### Records contained in a dataset
———

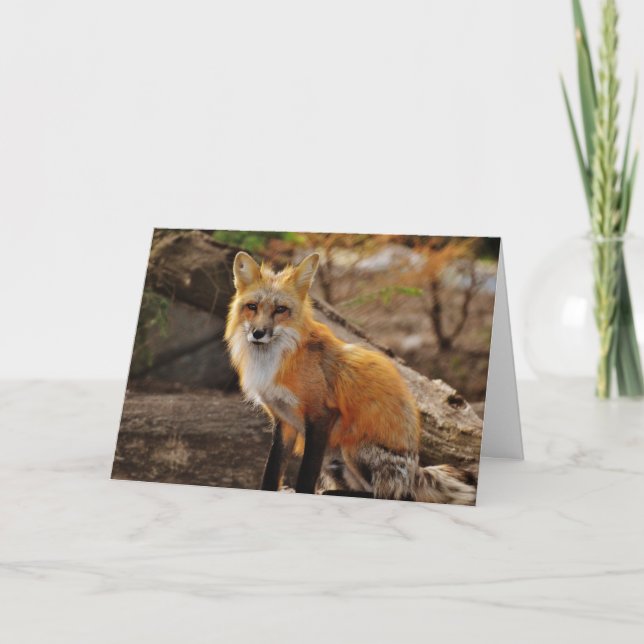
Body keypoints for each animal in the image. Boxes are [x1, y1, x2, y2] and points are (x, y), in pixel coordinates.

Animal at [224, 250, 476, 505]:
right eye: (252, 306)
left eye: (280, 310)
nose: (258, 333)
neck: (278, 359)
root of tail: (416, 471)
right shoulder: (283, 420)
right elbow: (271, 471)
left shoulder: (321, 416)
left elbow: (306, 476)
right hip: (333, 459)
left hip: (351, 446)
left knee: (396, 496)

———

### EXERCISE REQUIREMENTS
Each entry needs to be retyped exactly; the pictures stay out.

### OUTPUT FOR THIS TASK
Body keypoints for each animal in the image. Boxes are [x1, y1, x2, y2] and points are (x, y), in pixel coordinates.

Animal at [224, 250, 476, 505]:
right eye: (252, 306)
left eye: (280, 310)
nose: (258, 333)
neck: (278, 359)
root of tail: (416, 471)
right shoulder: (283, 420)
right elbow: (271, 471)
left shoulder: (321, 416)
left elbow: (306, 476)
right hip: (333, 459)
left hip: (351, 446)
left knee: (396, 496)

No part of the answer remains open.